The chamber cracked — fissures glowing bright green.

All around, the Garden began to react.

"What have you done?" Ghorath thundered.

Billy's voice was low, defiant. "You made the Root feel. I'm teaching it how to choose."

A deep rumble spread across the planet. The vines on the walls trembled, some pulling away from the Celestial's body.

"No," Ghorath growled, "You cannot—"

The ceiling split open, and a beam of starlight crashed down from above, piercing through Ghorath's chest. His form flickered, his mask breaking apart.

Billy staggered back, sweat and light pouring from his skin.

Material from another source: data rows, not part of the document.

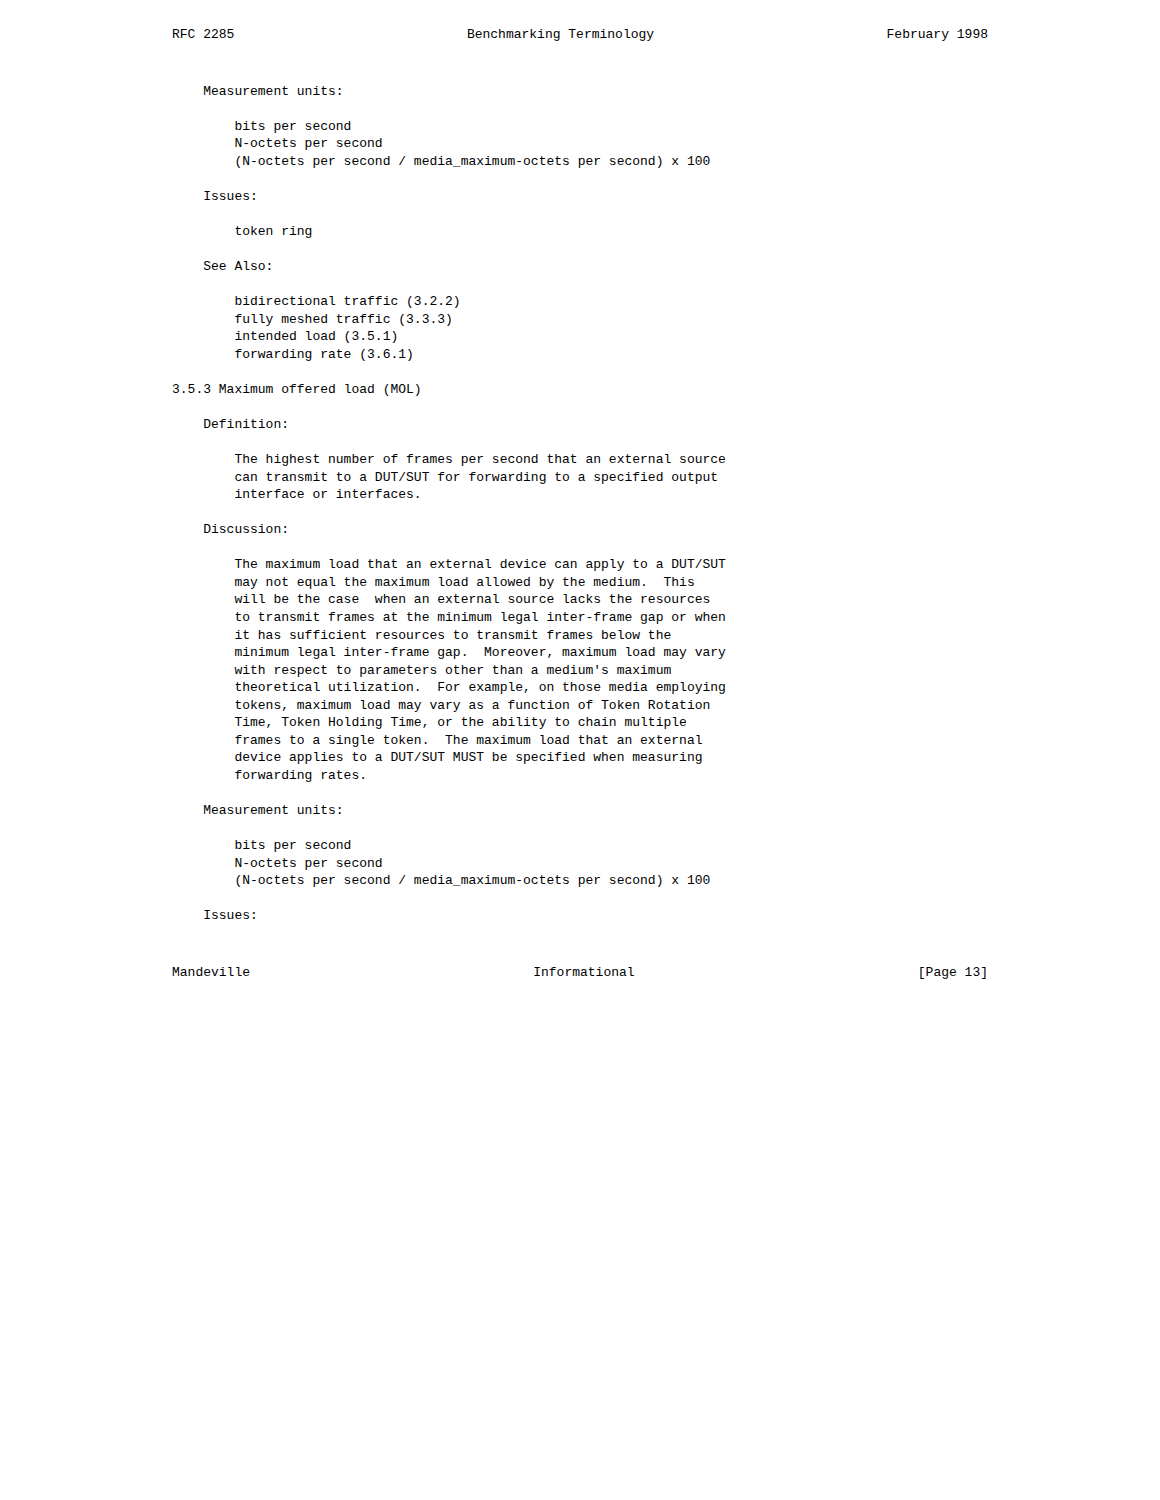RFC 2285 Benchmarking Terminology February 1998
Measurement units:
bits per second
N-octets per second
(N-octets per second / media_maximum-octets per second) x 100
Issues:
token ring
See Also:
bidirectional traffic (3.2.2)
fully meshed traffic (3.3.3)
intended load (3.5.1)
forwarding rate (3.6.1)
3.5.3 Maximum offered load (MOL)
Definition:
The highest number of frames per second that an external source
can transmit to a DUT/SUT for forwarding to a specified output
interface or interfaces.
Discussion:
The maximum load that an external device can apply to a DUT/SUT
may not equal the maximum load allowed by the medium.  This
will be the case  when an external source lacks the resources
to transmit frames at the minimum legal inter-frame gap or when
it has sufficient resources to transmit frames below the
minimum legal inter-frame gap.  Moreover, maximum load may vary
with respect to parameters other than a medium's maximum
theoretical utilization.  For example, on those media employing
tokens, maximum load may vary as a function of Token Rotation
Time, Token Holding Time, or the ability to chain multiple
frames to a single token.  The maximum load that an external
device applies to a DUT/SUT MUST be specified when measuring
forwarding rates.
Measurement units:
bits per second
N-octets per second
(N-octets per second / media_maximum-octets per second) x 100
Issues:
Mandeville Informational [Page 13]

The voice of the Root echoed inside his mind — thousands of whispers merging into one.

Free us.

He closed his eyes. "Then wake up."

He unleashed everything.

The green and black light exploded outward, ripping through the chamber, disintegrating the roots that held the Garden together. Ghorath screamed — a cosmic cry that echoed across galaxies — and his form shattered into dust and shadow.

Part V – Rebirth

When Billy opened his eyes, he was floating in space. The Garden was collapsing around him, breaking into fragments of gold and black that drifted like ash through the void.

The Guardians' ship emerged from the chaos, its hull cracked but intact.

Rocket's voice came over the comms. "Kid, you alive?"

Billy coughed, half-laughing. "Define 'alive.'"

Quill's voice followed. "You did it, right? Big scary planet thing's gone?"

Billy looked at the remains — glowing embers fading into the black.

"Gone," he said softly. "But not dead. Seeds scatter. Always."

Gamora's voice cut through the silence. "Then we keep moving."

He nodded, though they couldn't see it. "Yeah. We keep moving."

He floated for a moment longer, watching the debris drift across the stars.

Among the fragments, a small crystal spun slowly, glowing faintly gold — the last trace of Ghorath's essence.

Billy's hand twitched toward it… but he stopped.

"No more gods," he whispered.

He turned away, letting the crystal drift into the void.

Epilogue – The Root Beneath All Things

Deep within the heart of an unknown galaxy, a single seed landed on a barren moon.

It pulsed once — faintly — then sank beneath the surface.

From the dust, a whisper rose.

"The cycle never ends. The garden always grows."